※本記事は日本レスリング協会に掲載されていたものです。
(文・撮影=増渕由気子) 2年連続3兄弟優勝の田窪兄弟。左から成将、育明、剛共、松江クラブの高村行雄代表
快挙達成に、長男の成将は「うれしいです。プレッシャーもあったけど、3人で今まで頑張ってきて(勝つ)自信はありました。結果がついてくると信じて試合に出ました」と喜びの声。
成将にとって自分の試合のほか、やることがもう一つあった。弟たちのまとめ役だ。「自分が一番上なので、2人の面倒を見たり、(2人が)ケンカしないようにしたりとかが大変だった。2人とも一生懸命僕についてきてくれました」と、3人が一体となってつかんだ2年連続3兄弟優勝だった。
■警視庁コーチの熱い応援の理由は?
次男で4年生45kg級の育明と三男で2年生26kg級に出場した剛共は、ともに2連覇を達成した。決勝の試合順は次男、長男、三男。“おおとり”は三男の剛共だった。次男の育明は安定感があったが、剛共は「体重も軽くて体も細いから…」と、不安要素があった。

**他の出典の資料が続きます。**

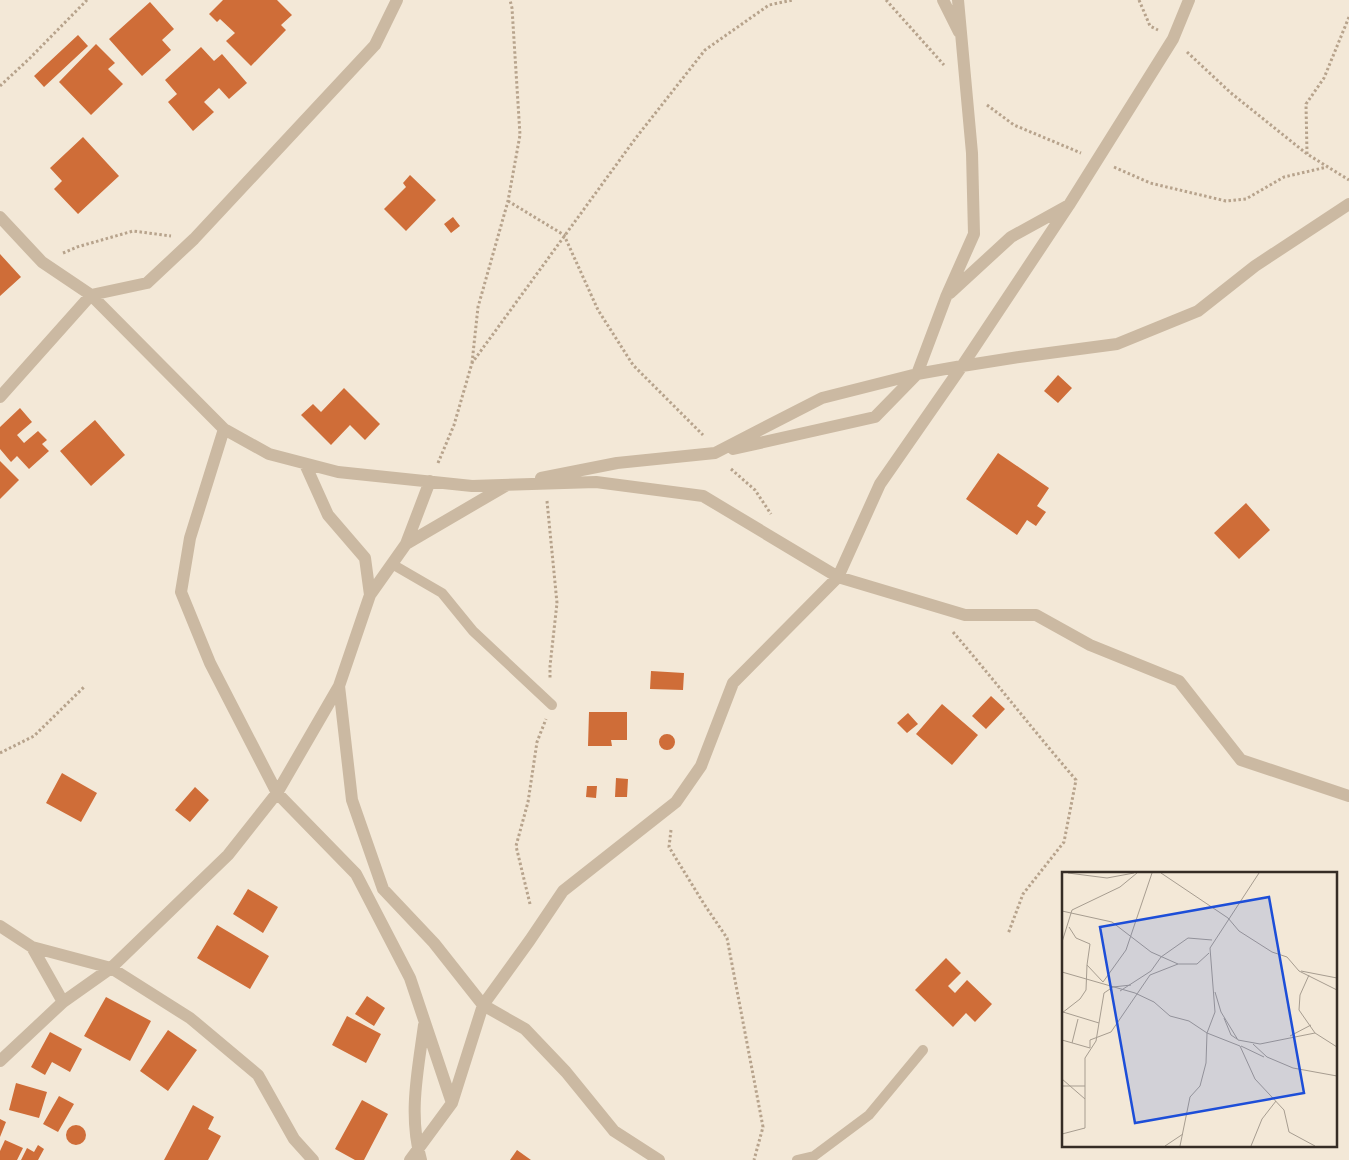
<svg xmlns="http://www.w3.org/2000/svg" width="1349" height="1160" font-family="'Fira Sans',sans-serif">
<style>
.building{fill:#cf6d38}
.lines{fill:none;stroke-linecap:round;stroke-linejoin:round}
.path{stroke:#b7a38c;stroke-width:3;stroke-dasharray:2.5 2.5;stroke-linecap:butt}
.service{stroke:#cbb9a2;stroke-width:10}
.minor{stroke:#cbb9a2;stroke-width:12}
.inset-road{fill:none;stroke:#a79d90;stroke-width:1}
.view{fill:#1d4ed8;fill-opacity:0.15;stroke:#1d4ed8;stroke-width:2.5}
.inset-edge{fill:none;stroke:#352c25;stroke-width:2.5}
</style>
<rect width="100%" height="100%" fill="#f3e8d7"/>
<path class="building" d="M 223,0 L 277,0 L 292,15 L 281,25 L 286,30 L 251,66 L 226,41 L 235,33 L 220,19 L 217,22 L 209,14 Z
M 150,2 L 174,29 L 162,40 L 171,50 L 142,76 L 109,39 Z
M 78,35 L 88,46 L 44,87 L 34,76 Z
M 96,44 L 115,63 L 108,69 L 123,84 L 91,115 L 59,82 Z
M 201,47 L 214,61 L 222,54 L 247,83 L 229,99 L 219,88 L 204,102 L 214,112 L 193,131 L 168,102 L 177,94 L 165,80 Z
M 83,137 L 119,176 L 78,214 L 54,189 L 62,181 L 50,168 Z
M 410,175 L 436,200 L 406,231 L 384,209 L 406,187 L 403,183 Z
M 453,217 L 460,226 L 451,233 L 444,224 Z
M 0,254 L 21,277 L 0,296 Z
M 1058,375 L 1072,388 L 1058,403 L 1044,391 Z
M 344,388 L 380,424 L 365,440 L 350,425 L 331,445 L 301,415 L 313,404 L 321,412 Z
M 20,408 L 32,422 L 17,435 L 24,443 L 38,431 L 47,440 L 42,444 L 49,451 L 29,469 L 17,456 L 11,462 L 0,449 L 0,427 Z
M 95,420 L 125,455 L 91,486 L 60,451 Z
M 998,453 L 1049,488 L 1037,506 L 1046,512 L 1036,526 L 1027,520 L 1017,535 L 966,499 Z
M 0,461 L 19,480 L 0,499 Z
M 1246,503 L 1270,530 L 1239,559 L 1214,533 Z
M 651,671 L 684,673 L 683,690 L 650,689 Z
M 991,696 L 1005,709 L 986,729 L 972,716 Z
M 942,704 L 978,735 L 952,765 L 916,734 Z
M 589,712 L 627,712 L 627,740 L 611,740 L 612,746 L 588,746 Z
M 908,713 L 918,724 L 907,733 L 897,723 Z
M659 742a8 8 0 1 1 16 0a8 8 0 1 1-16 0Z
M 62,773 L 97,793 L 81,822 L 46,803 Z
M 616,778 L 628,779 L 627,797 L 615,797 Z
M 587,786 L 597,786 L 596,798 L 586,797 Z
M 195,787 L 209,800 L 190,822 L 175,810 Z
M 248,889 L 278,907 L 263,933 L 233,914 Z
M 217,925 L 269,956 L 250,989 L 197,958 Z
M 946,958 L 961,973 L 948,986 L 955,993 L 967,980 L 992,1004 L 975,1022 L 966,1013 L 953,1027 L 915,990 Z
M 367,996 L 385,1008 L 374,1026 L 355,1014 Z
M 106,997 L 151,1021 L 130,1061 L 84,1036 Z
M 347,1016 L 381,1034 L 366,1063 L 332,1045 Z
M 168,1030 L 197,1050 L 168,1091 L 140,1071 Z
M 50,1032 L 82,1049 L 70,1072 L 52,1062 L 45,1075 L 31,1067 Z
M 16,1083 L 47,1092 L 39,1118 L 9,1110 Z
M 59,1096 L 74,1104 L 58,1132 L 43,1124 Z
M 362,1100 L 388,1114 L 364,1160 L 355,1160 L 335,1149 Z
M 193,1105 L 214,1117 L 208,1129 L 221,1136 L 208,1160 L 164,1160 Z
M 0,1119 L 6,1122 L 0,1137 Z
M66 1135a10 10 0 1 1 20 0a10 10 0 1 1-20 0Z
M 5,1140 L 23,1148 L 17,1160 L 0,1160 L 0,1151 Z
M 38,1145 L 44,1149 L 38,1160 L 21,1160 L 27,1148 L 34,1152 Z
M 517,1150 L 531,1160 L 510,1160 Z"/>
<g class="lines">
<path class="path" d="M 886,0 L 944,65
M 1139,0 L 1150,26 L 1158,30
M 1187,52 L 1231,93 L 1307,154 L 1349,180
M 0,86 L 30,58 L 87,0
M 987,105 L 1014,125 L 1081,153
M 1307,154 L 1306,104 L 1324,78 L 1349,17
M 1114,167 L 1150,183 L 1226,201 L 1246,199 L 1284,177 L 1327,167
M 508,201 L 564,235 L 598,310 L 633,365 L 703,435
M 63,253 L 77,247 L 133,231 L 171,236
M 472,363 L 478,307 L 508,201 L 520,135 L 512,8 L 510,0
M 438,463 L 454,425 L 472,363 L 635,139 L 705,50 L 769,5 L 793,0
M 731,469 L 755,490 L 771,514
M 547,501 L 557,603 L 550,666 L 550,679
M 953,632 C 995,681 1034,731 1076,780 L 1064,842 L 1023,894 L 1008,934
M 0,753 L 34,736 L 84,687
M 671,830 L 669,847 L 704,904 L 727,938 L 763,1127 L 754,1160
M 530,904 L 516,846 L 528,802 L 537,742 L 546,719"/>
<path class="service" d="M 392,564 L 442,593 L 473,631 L 552,705
M 797,1160 L 814,1156 L 869,1115 L 923,1050"/>
<path class="minor" d="M 943,0 L 959,32
M 0,217 L 42,262 L 91,295 L 224,429 L 269,454 L 338,472 L 472,486 L 596,482 L 703,496 L 838,577 L 965,615 L 1036,615 L 1090,645 L 1179,681 L 1241,760 L 1349,796
M 950,293 L 1011,237 L 1069,205 L 1173,39 L 1189,0
M 0,397 L 91,295 L 147,283 L 194,239 L 375,45 L 397,0
M 224,429 L 190,538 L 181,592 L 210,663 L 277,793 L 356,874 L 410,978 L 452,1103
M 733,449 L 875,417 L 917,374 L 962,366 L 1069,205
M 305,464 L 328,515 L 365,558 L 370,595 L 339,686 L 352,800 L 383,889 L 434,943 L 483,1005 L 525,1029 L 566,1072 L 614,1131 L 659,1160
M 541,478 L 617,463 L 715,453 L 822,398 L 917,374 L 946,297 L 974,234 L 972,153 L 958,0
M 406,544 L 507,485
M 370,595 L 406,544 L 430,481
M 0,926 L 32,947 L 111,968 L 190,1018 L 258,1075 L 294,1139 L 313,1160
M 32,947 L 63,1002
M 0,1061 L 63,1002 L 111,968 L 228,855 L 277,793 L 339,686
M 410,1160 L 452,1103 L 483,1005 L 530,940 L 563,891 L 676,802 L 701,766 L 733,683 L 838,577 L 880,484 L 962,366 L 1019,357 L 1117,344 L 1198,311 L 1255,266 L 1349,204
M 421,1160 C 408,1115 418,1070 424,1025"/>
</g>
<g transform="translate(1062 872)">
<rect width="275" height="275" fill="#f3e8d7"/>
<path class="inset-road" d="M 6,1 L 45,6 L 72,1M 99,1 L 166,46 L 177,59 L 210,80 L 225,85 L 237,99 L 275,118M 10,38 L 58,15 L 75,1M 0,39 L 50,50 L 89,80 L 116,92M 7,55 L 14,66 L 28,72 L 25,93 L 41,110M 0,70 L 10,38M 239,99 L 275,106M 0,100 L 73,121 L 92,130 L 108,144 L 127,149 L 145,161 L 178,174 L 193,207 L 222,238 L 227,260 L 253,274M 247,103 L 238,123 L 237,138 L 253,161M 41,110 L 64,78 L 90,1M 58,119 L 89,99 L 99,85 L 126,66 L 150,68M 153,120 L 159,140 L 176,168 L 198,172 L 253,161 L 275,175M 1,140 L 37,151M 0,141 L 18,127 L 24,118 L 25,93M 162,146 L 169,163 L 175,167M 228,164 L 249,153M 0,168 L 28,176 L 28,168 L 49,160 L 88,103 L 116,92 L 135,92 L 147,81M 10,171 L 16,147M 191,172 L 205,185 L 231,196 L 275,204M 179,174 L 202,185M 0,207 L 23,227M 0,214 L 23,214M 0,262 L 23,256 L 23,186 L 34,169 L 42,121 L 51,115 L 69,113M 103,274 L 121,262M 118,274 L 128,225 L 138,214 L 144,191 L 145,161 L 153,140 L 148,76 L 197,1M 189,274 L 200,247 L 214,229"/>
<path class="view" d="M 207,25 L 242,221 L 73,251 L 38,55 Z"/>
<rect width="275" height="275" class="inset-edge"/>
</g>
</svg>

3連覇を達成するとともに、弟2人をまとめた長男・成将
島根県在住の3兄弟の試合が始まると、セコンドには警視庁第六機動隊の関係者が自然と集まってきた。その中には全日本のコーチを務める田南部力コーチや豊田雅俊コーチなどの姿も。3人の優勝が決まると、自分の所属選手のように喜んだ。
実は田窪3兄弟の父・隆範さんは島根県警に勤務する警察官で、7年前に警視庁に1年間、赴任した経緯がある。当時6歳、4歳、2歳だった3兄弟は、知人の勧めで警視庁の六機クラブでレスリングを始めた。母・真知子さんは「身体能力が高まるし、オリンピックや世界選手権で活躍した方たちに教えてもらうなんてめったにできないこと」と喜んでクラブに送り込んだそうだ。
■兄弟、家族の絆で勝ち取った偉業
3人の偉業を支えた父・隆範さん
昨年、三男が小学生に入り、3人そろって初めて全国大会に出た。真知子さんは「去年は初めて3人で出るから頑張ろうと思ったら、優勝できたんです。今年は長男が最後なので、3人で出る最後の大会だったから、やっぱり今年も頑張ろうと思って」と、家族全員でこの大会に照準を合わせてきたことを説明。来年以降、レスリングを続けるか未定とした成将も、「3人で勝つことが目標だった」と振り返る。
3人が小学生でいられる2回のチャンスを、兄弟、家族の絆で勝ち取った偉業だった。